__LISTED ENTRIES__.
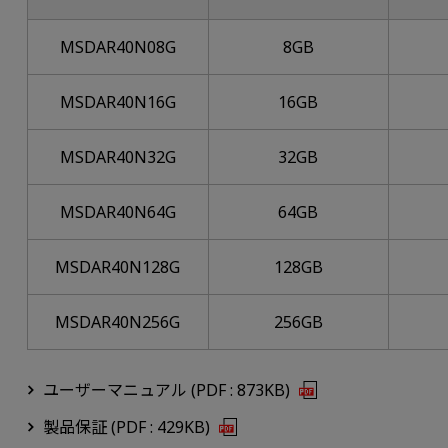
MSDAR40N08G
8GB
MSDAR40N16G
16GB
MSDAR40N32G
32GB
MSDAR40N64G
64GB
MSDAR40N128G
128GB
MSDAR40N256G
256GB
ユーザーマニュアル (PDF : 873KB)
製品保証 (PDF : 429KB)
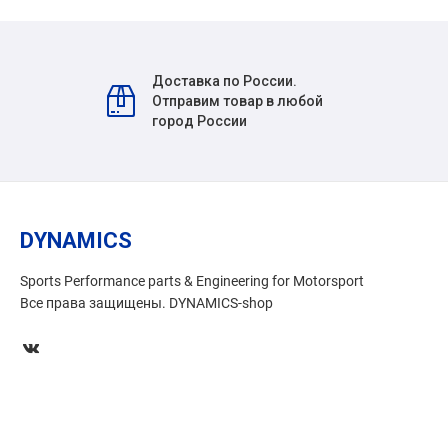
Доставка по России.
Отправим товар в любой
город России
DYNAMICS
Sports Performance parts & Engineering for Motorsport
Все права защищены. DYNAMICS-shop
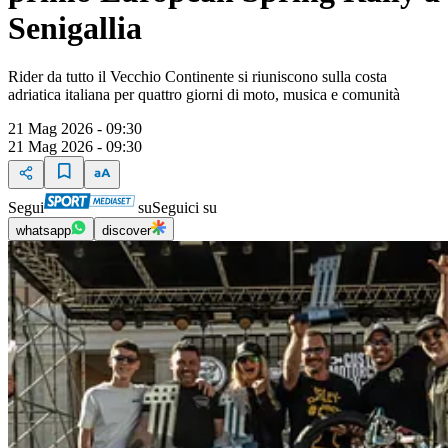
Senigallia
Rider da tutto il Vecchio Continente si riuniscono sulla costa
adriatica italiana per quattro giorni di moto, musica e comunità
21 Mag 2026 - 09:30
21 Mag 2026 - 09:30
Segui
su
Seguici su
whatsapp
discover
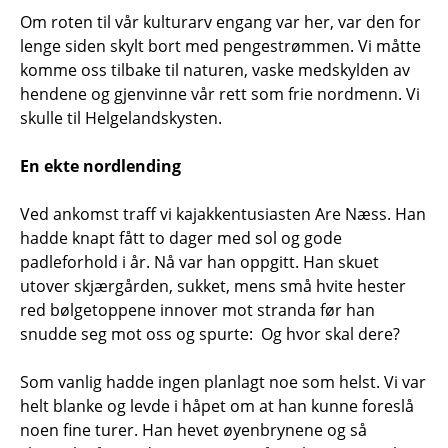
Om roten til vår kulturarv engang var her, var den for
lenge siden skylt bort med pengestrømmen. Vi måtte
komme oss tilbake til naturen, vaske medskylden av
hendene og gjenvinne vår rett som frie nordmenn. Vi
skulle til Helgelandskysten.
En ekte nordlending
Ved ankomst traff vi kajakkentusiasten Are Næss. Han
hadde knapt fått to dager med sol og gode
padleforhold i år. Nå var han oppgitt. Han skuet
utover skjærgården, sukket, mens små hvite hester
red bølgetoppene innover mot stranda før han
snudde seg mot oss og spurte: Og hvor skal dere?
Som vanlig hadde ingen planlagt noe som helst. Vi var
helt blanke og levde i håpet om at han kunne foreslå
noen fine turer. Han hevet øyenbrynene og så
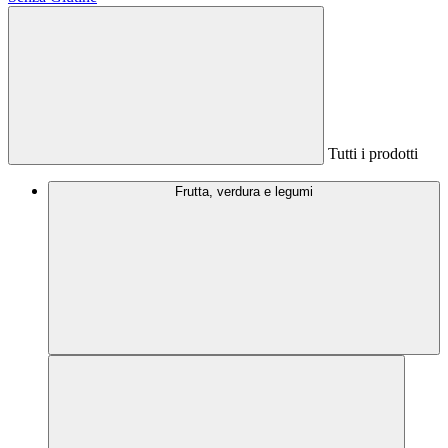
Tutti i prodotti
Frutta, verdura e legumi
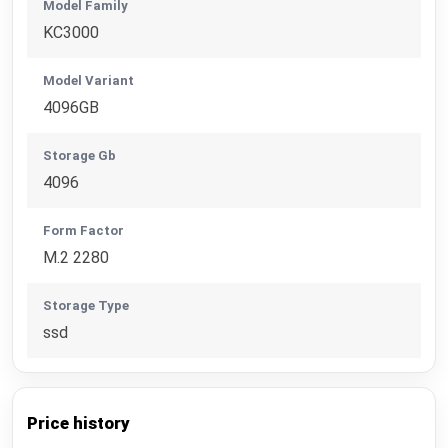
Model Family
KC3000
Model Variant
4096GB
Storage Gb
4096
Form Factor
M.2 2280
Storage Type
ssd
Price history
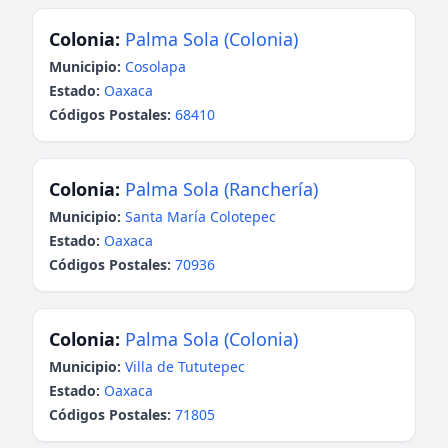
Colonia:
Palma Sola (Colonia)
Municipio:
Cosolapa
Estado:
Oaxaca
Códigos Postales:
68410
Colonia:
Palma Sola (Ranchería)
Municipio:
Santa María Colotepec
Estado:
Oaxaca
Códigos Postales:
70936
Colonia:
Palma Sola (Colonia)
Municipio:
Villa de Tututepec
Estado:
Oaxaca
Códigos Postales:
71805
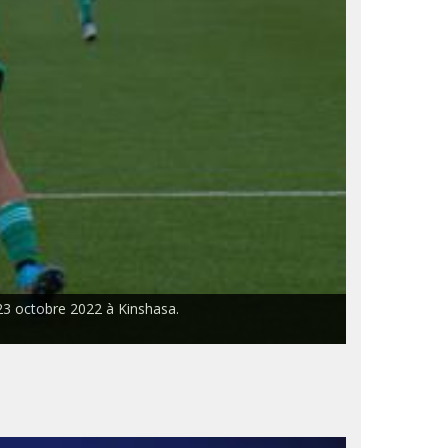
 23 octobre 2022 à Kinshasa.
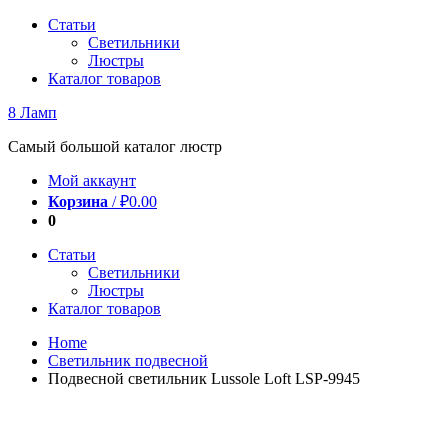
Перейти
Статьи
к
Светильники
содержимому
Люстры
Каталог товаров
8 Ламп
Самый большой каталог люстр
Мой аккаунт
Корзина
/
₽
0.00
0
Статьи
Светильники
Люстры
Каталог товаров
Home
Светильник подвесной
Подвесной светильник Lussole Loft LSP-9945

__INSTRUCTIONS TO FOLLOW__.
Could you reproduce the text of every entry above, line for line and without changing a word, while leaving the pictures out?

__RESULT__.
MSDAR40N08G
8GB
MSDAR40N16G
16GB
MSDAR40N32G
32GB
MSDAR40N64G
64GB
MSDAR40N128G
128GB
MSDAR40N256G
256GB
ユーザーマニュアル (PDF : 873KB)
製品保証 (PDF : 429KB)
Доставка по России.
Отправим товар в любой
город России
DYNAMICS
Sports Performance parts & Engineering for Motorsport
Все права защищены. DYNAMICS-shop
Senigallia
Rider da tutto il Vecchio Continente si riuniscono sulla costa
adriatica italiana per quattro giorni di moto, musica e comunità
21 Mag 2026 - 09:30
21 Mag 2026 - 09:30
Segui
su
Seguici su
whatsapp
discover
Om roten til vår kulturarv engang var her, var den for
lenge siden skylt bort med pengestrømmen. Vi måtte
komme oss tilbake til naturen, vaske medskylden av
hendene og gjenvinne vår rett som frie nordmenn. Vi
skulle til Helgelandskysten.
En ekte nordlending
Ved ankomst traff vi kajakkentusiasten Are Næss. Han
hadde knapt fått to dager med sol og gode
padleforhold i år. Nå var han oppgitt. Han skuet
utover skjærgården, sukket, mens små hvite hester
red bølgetoppene innover mot stranda før han
snudde seg mot oss og spurte: Og hvor skal dere?
Som vanlig hadde ingen planlagt noe som helst. Vi var
helt blanke og levde i håpet om at han kunne foreslå
noen fine turer. Han hevet øyenbrynene og så
Tutti i prodotti
Frutta, verdura e legumi
Model Family
KC3000
Model Variant
4096GB
Storage Gb
4096
Form Factor
M.2 2280
Storage Type
ssd
Price history
Colonia:
Palma Sola (Colonia)
Municipio:
Cosolapa
Estado:
Oaxaca
Códigos Postales:
68410
Colonia:
Palma Sola (Ranchería)
Municipio:
Santa María Colotepec
Estado:
Oaxaca
Códigos Postales:
70936
Colonia:
Palma Sola (Colonia)
Municipio:
Villa de Tututepec
Estado:
Oaxaca
Códigos Postales:
71805
 23 octobre 2022 à Kinshasa.
Перейти
Статьи
к
Светильники
содержимому
Люстры
Каталог товаров
8 Ламп
Самый большой каталог люстр
Мой аккаунт
Корзина
/
₽
0.00
0
Статьи
Светильники
Люстры
Каталог товаров
Home
Светильник подвесной
Подвесной светильник Lussole Loft LSP-9945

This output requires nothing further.